Rosemary and Port Wine Demi-Glace

Yield: 1/2 – 2/3 cups

Ingredients:

2 c. Veal or Beef Stock
1 c. Ruby Port Wine
2 Sprigs of Fresh Rosemary
3 Shallots, finely minced
½ c. Leeks (white part only), thinly sliced
2 Bay Leaves
2 tsp. Canola Oil
3 Tbsp. Unsalted Butter
Kosher salt to taste

Method:

Sauté the shallots and leeks in oil until translucent, about 3-4 minutes. Add the port, and reduce until the liquid becomes thick and syrupy (it should be able to lightly coat the back of a spoon). Add the stock and bay leaves, bring to a boil, and then simmer until reduced by half. Lightly bruise the rosemary, add it to the sauce. Continue to reduce the sauce until approx 1/2 to 2/3 cups remain.
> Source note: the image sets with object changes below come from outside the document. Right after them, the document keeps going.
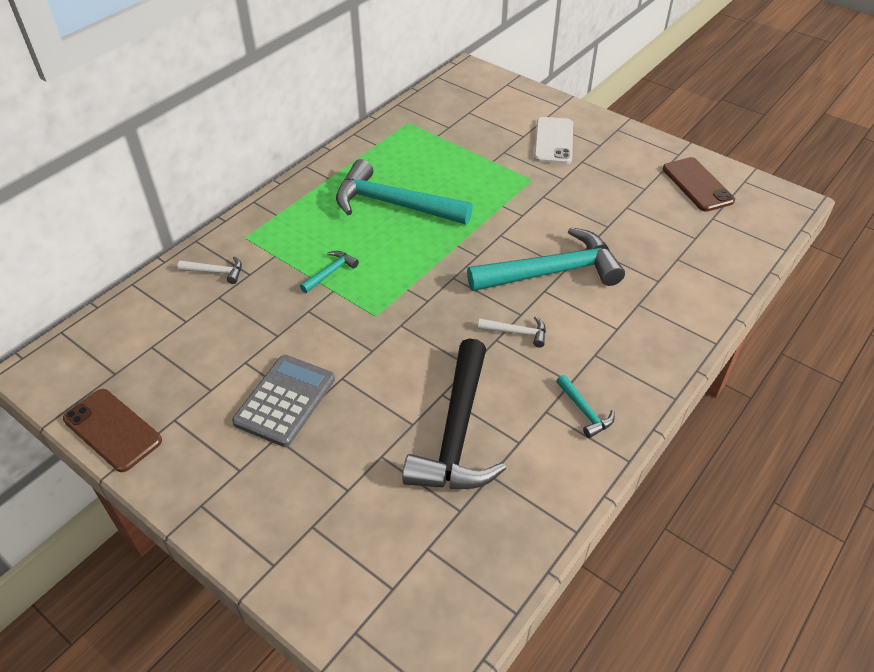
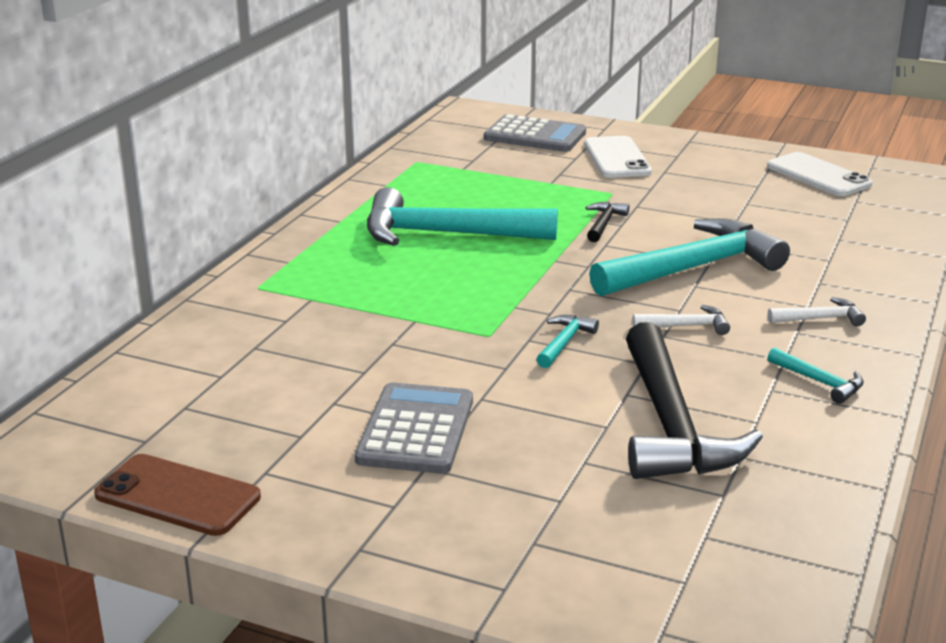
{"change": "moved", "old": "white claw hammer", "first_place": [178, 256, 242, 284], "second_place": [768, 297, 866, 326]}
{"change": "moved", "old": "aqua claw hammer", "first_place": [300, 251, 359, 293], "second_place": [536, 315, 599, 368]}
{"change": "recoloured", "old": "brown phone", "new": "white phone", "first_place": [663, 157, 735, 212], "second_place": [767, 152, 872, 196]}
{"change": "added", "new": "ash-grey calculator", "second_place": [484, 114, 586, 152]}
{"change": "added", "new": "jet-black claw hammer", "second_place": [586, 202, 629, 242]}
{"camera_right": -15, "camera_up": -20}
Strain into a separate pan, then off the heat, whisk in the butter until it’s emulsified. Season to taste with the kosher salt.
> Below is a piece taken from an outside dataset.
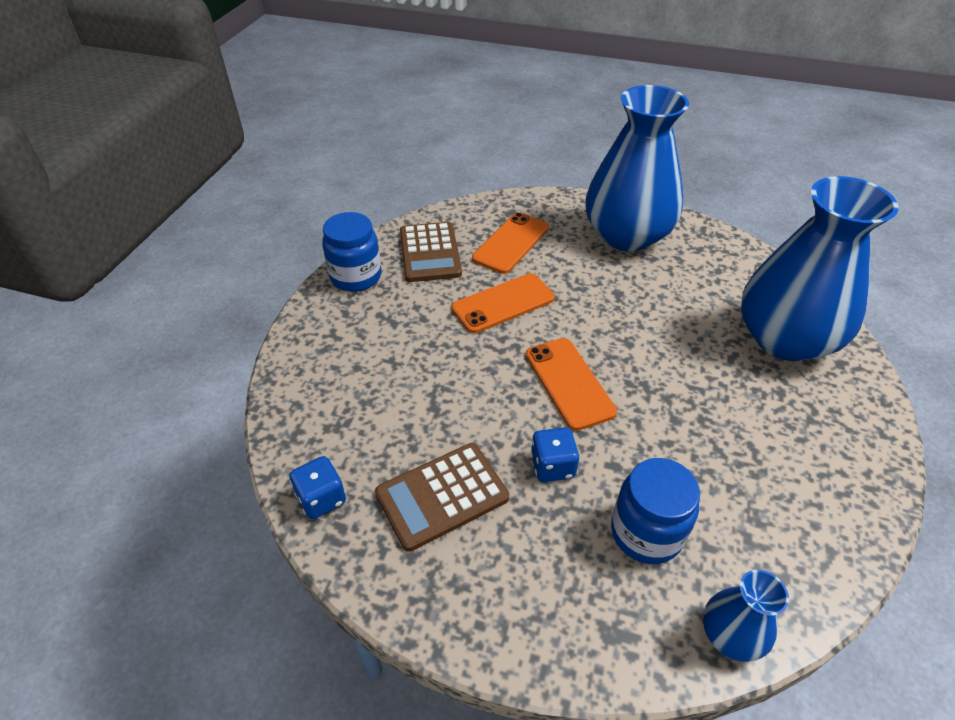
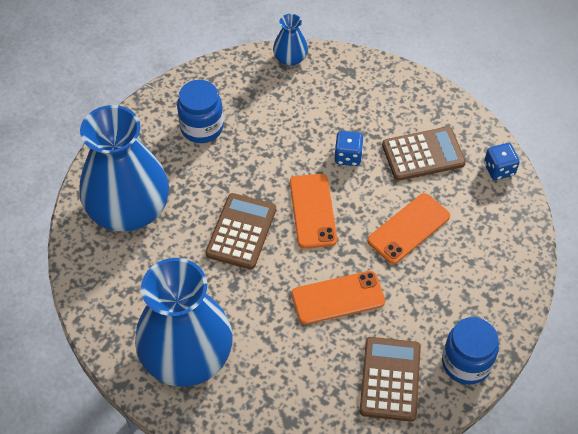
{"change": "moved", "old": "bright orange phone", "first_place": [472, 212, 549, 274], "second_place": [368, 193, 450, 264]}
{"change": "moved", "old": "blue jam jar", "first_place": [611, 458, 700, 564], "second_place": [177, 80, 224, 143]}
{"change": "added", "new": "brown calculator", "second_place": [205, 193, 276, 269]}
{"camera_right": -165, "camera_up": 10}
**Because this sauce is concentrated, it is NOT meant to drench the meat in. 2-3 tablespoons of sauce will suffice because the flavor is so rich. You don’t want to overpower the meat.
 
Last edited:
Ironchef, I made this recipe on Saturday. Apparently didn't let it reduce enough, because the end product was not very thick and I had about a cup. I was pressed for time ( had to feed and get two teenagers out the door for a party on time), so I'm sure that was part of the problem.
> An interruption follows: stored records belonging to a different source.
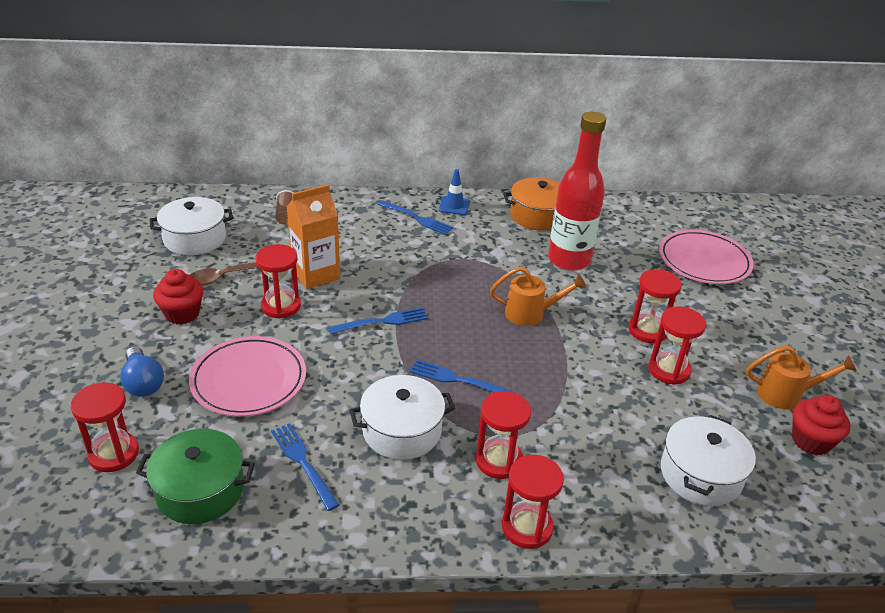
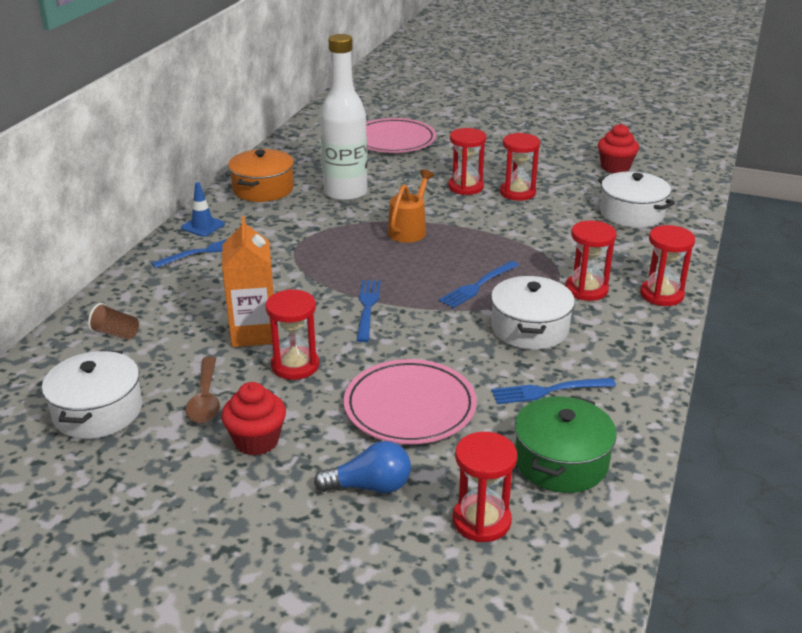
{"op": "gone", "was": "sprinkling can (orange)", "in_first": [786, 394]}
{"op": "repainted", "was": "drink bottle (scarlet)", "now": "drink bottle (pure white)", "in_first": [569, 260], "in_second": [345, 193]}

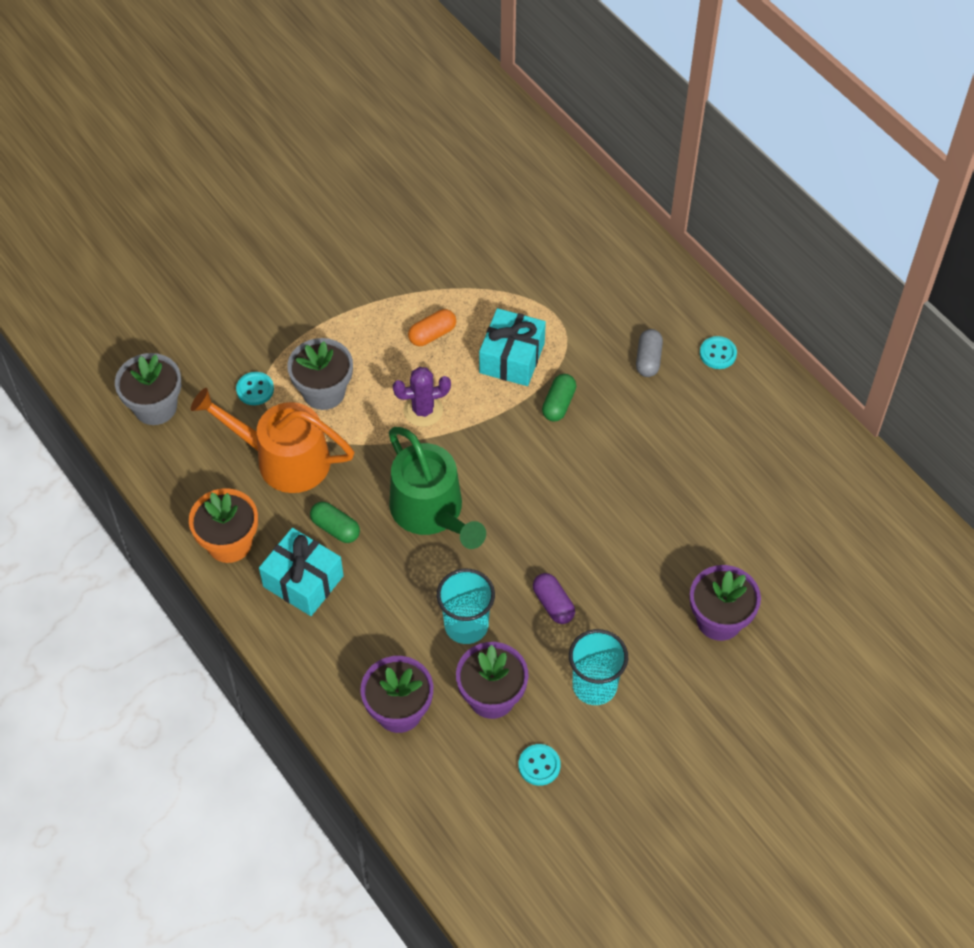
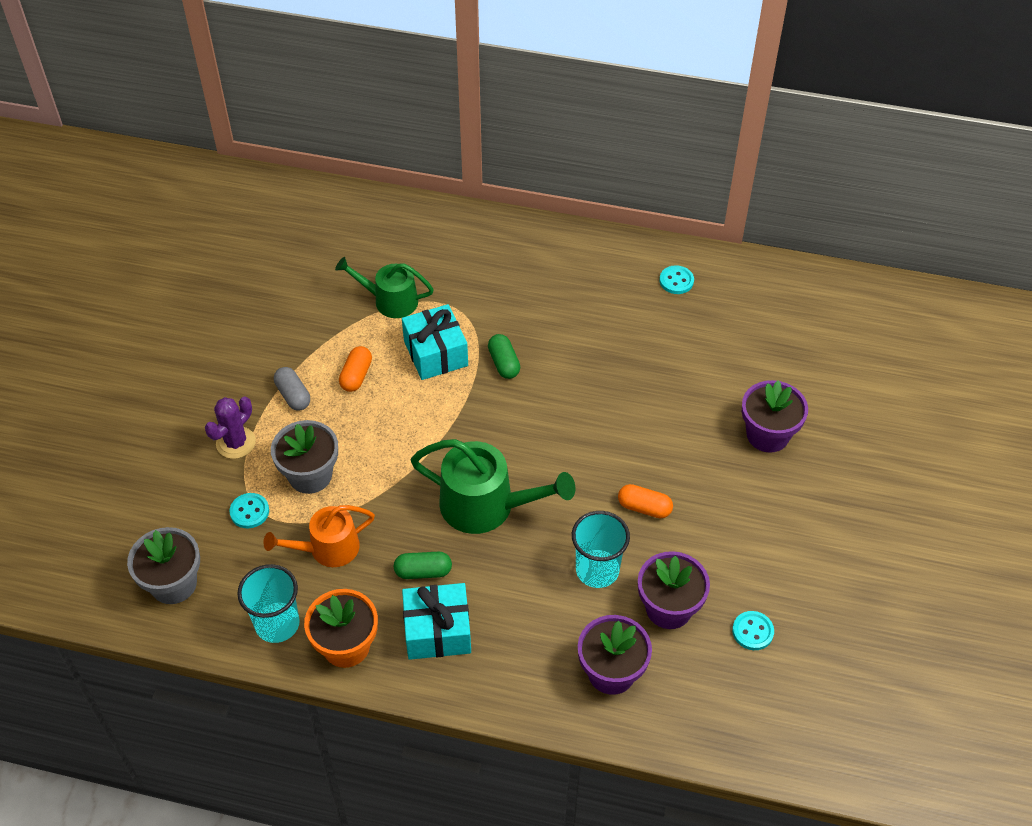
{"op": "new", "now": "sprinkling can (emerald)", "in_second": [390, 301]}
{"op": "shifted", "was": "prickly plant (purple)", "in_first": [423, 410], "in_second": [236, 443]}
{"op": "shifted", "was": "tumbler (aqua)", "in_first": [594, 685], "in_second": [277, 624]}
{"op": "shifted", "was": "pill (gray)", "in_first": [648, 359], "in_second": [293, 395]}
{"op": "shifted", "was": "button (aqua)", "in_first": [718, 354], "in_second": [676, 281]}
{"op": "repainted", "was": "pill (purple)", "now": "pill (orange)", "in_first": [553, 604], "in_second": [644, 508]}
{"op": "scaled", "was": "sprinkling can (orange)", "in_first": [284, 459], "in_second": [328, 548], "ratio": 0.65}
About how long should it take for the two reductions?

Tasted delicious, though. Will practice further (I've got all that port left, and I won't drink it straight - too sweet).
 
The end product is not supposed to be thick like a gravy so I'm sure you did it correctly. You could probably have let the combined stock and port reduce by 1/4 cup more to get about 2/3-3/4 of a cup. The sauce should be a concentration of the flavors, but still fairly light in consistency. I try to keep my sauces a little thinner because I like how it combines with the texture of the food it's being paired with. To me, a sauce that's too thick overpowers the food texture wise, and doesn't feel right when eating and chewing.